Thieves can outsmart Tesla’s keyless security tech using a mobile phone and a £300 relay device, a new report states.
Working as a pair, thieves could theoretically unlock and even start a Tesla Model Y in seconds, a researcher from security firm IOActive wrote in the white paper.
Owners can unlock their cars and switch on the engine with a key fob, their mobile phone or a special card equipped with near field communication technology.
To access the car, one thief needs to get within a few centimetres of the owner’s NFC card or mobile phone — if they have a virtual key installed — while the other stays by the vehicle itself.
In the scenario devised by principal security consultant Josep Pi Rodriguez, this thief can begin the heist with the help of a £300 radiofrequency identification device called a ‘Proxmark RDV4.0’.
They can use this device to hijack an NFC reader in the driver side door. This normally allows owners to access the car.

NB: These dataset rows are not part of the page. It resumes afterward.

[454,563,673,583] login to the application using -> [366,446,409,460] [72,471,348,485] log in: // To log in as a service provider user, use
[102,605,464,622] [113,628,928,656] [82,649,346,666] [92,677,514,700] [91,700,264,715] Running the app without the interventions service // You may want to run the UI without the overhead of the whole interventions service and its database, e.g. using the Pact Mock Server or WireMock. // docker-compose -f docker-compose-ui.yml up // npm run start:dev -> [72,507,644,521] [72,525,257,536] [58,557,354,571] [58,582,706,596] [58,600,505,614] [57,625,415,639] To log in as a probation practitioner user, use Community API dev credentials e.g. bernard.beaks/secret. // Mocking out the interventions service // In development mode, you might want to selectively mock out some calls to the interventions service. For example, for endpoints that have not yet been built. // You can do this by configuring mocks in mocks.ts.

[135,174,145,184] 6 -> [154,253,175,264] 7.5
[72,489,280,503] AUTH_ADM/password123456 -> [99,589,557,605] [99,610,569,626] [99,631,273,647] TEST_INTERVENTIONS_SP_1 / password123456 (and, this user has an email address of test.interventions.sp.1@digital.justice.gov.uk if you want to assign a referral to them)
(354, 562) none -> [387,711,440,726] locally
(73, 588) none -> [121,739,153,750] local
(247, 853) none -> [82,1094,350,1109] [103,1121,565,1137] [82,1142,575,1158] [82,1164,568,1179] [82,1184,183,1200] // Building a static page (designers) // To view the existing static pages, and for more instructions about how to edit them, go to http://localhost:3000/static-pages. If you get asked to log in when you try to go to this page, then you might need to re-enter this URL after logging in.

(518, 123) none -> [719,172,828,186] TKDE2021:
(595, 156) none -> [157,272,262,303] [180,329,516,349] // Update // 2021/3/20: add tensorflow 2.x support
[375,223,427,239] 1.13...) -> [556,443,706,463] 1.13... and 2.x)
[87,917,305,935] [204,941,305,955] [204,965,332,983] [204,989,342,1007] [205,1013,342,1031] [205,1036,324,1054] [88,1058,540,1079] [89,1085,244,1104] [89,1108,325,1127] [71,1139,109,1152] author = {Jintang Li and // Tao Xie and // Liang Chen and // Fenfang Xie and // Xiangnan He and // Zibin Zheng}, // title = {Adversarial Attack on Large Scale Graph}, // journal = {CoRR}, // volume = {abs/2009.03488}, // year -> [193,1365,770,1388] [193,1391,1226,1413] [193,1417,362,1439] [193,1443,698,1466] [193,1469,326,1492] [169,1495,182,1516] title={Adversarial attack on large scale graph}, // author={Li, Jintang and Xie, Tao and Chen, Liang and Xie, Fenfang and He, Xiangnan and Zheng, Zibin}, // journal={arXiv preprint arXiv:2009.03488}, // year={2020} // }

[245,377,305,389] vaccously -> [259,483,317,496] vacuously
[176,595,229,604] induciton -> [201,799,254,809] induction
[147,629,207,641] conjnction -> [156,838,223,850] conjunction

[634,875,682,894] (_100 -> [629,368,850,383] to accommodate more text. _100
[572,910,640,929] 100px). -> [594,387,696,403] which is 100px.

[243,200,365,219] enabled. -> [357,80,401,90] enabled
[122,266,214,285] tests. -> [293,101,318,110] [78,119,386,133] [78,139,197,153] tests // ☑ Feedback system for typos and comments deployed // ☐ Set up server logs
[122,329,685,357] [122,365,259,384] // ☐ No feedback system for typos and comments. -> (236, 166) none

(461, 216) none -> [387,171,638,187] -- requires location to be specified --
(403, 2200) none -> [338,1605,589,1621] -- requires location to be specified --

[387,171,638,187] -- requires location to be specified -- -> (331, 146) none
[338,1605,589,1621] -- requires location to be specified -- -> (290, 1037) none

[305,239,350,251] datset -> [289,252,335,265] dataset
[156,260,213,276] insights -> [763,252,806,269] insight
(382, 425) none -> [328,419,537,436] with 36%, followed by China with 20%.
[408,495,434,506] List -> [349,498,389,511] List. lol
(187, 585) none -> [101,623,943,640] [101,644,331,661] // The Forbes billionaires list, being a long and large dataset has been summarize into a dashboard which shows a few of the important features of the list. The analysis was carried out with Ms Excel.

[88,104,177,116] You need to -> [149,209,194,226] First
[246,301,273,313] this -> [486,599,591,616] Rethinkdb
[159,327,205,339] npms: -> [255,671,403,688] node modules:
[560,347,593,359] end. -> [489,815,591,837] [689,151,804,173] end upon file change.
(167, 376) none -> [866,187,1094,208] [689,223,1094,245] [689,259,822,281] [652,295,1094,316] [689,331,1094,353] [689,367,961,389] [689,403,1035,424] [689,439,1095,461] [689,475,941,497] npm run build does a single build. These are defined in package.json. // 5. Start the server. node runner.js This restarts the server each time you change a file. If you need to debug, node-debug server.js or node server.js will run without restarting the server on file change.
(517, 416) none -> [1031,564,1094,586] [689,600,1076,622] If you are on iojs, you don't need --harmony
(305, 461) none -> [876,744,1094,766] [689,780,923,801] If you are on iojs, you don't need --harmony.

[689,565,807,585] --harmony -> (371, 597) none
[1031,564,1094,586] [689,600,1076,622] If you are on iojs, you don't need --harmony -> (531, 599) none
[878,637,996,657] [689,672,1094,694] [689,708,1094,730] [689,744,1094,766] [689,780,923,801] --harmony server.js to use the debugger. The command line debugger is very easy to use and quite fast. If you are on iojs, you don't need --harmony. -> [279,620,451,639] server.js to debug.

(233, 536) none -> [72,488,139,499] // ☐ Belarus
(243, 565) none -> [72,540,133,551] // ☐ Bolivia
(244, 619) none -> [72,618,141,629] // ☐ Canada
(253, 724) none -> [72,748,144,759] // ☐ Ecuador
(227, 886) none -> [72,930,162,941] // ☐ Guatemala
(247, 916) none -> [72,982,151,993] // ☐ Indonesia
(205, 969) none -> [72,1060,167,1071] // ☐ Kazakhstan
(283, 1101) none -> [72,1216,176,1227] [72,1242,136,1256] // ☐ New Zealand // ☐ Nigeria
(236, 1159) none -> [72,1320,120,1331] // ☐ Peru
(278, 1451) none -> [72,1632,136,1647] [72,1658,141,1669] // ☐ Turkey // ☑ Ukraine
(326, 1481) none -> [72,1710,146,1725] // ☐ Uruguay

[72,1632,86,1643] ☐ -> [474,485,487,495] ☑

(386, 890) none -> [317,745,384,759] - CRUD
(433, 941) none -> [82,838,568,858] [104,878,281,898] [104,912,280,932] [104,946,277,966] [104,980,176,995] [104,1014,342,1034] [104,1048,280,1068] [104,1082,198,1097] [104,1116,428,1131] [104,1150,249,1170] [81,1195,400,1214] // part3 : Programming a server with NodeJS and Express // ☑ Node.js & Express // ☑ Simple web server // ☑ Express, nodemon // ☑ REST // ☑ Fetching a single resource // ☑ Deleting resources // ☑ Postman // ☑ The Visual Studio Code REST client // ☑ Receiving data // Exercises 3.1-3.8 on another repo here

With the device, the thief can trigger the reader to send a ‘challenge’ out to the owner’s NFC card or phone.
This normally wouldn’t travel very far. But with the Proxmark device, the thief can transmit this challenge to their accomplice’s phone via bluetooth or WiFi. This gives it a wider, albeit still restricted, range.
Assuming the accomplice is within a few inches of the owner’s keycard, their phone can send its response back to the Proxmark, which transmits it to the car, unlocking the door and turning it on.
If the thieves want to steal the car itself, they may run into a hiccup without the owner’s own NFC card. Once they shut off the engine, they won’t be able to turn it back on again.
In this case, the owner is still at risk of losing any possessions left in their vehicle, as well as losing the car itself should the thieves simply strip it or sell it for parts.
Pi Rodriguez says thieves could potentially add a second NFC keycard to enable continued use of the vehicle, but this would involve staging a second relay attack.
Nonetheless, he told The Verge it would be difficult for the Elon Musk-fronted firm to prevent these kinds of attack.
‘To fix this issue is really hard without changing the hardware of the car — in this case the NFC reader and software that’s in the vehicle,’ he says.
But he added the company was still ahead of many of its competitors when it came to security.
‘Tesla takes security seriously, but because their cars are much more technological than other manufacturers, this makes their attack surface bigger and opens windows for attackers to find vulnerabilities,’ he said.
‘That being said, to me, Tesla vehicles have a good security level compared to other manufacturers that are less technological.’
Implementing a ‘PIN-to-drive’ option would help protect a vehicle from this kind of attack, he said.
But many Tesla owners may even know this exists, he added.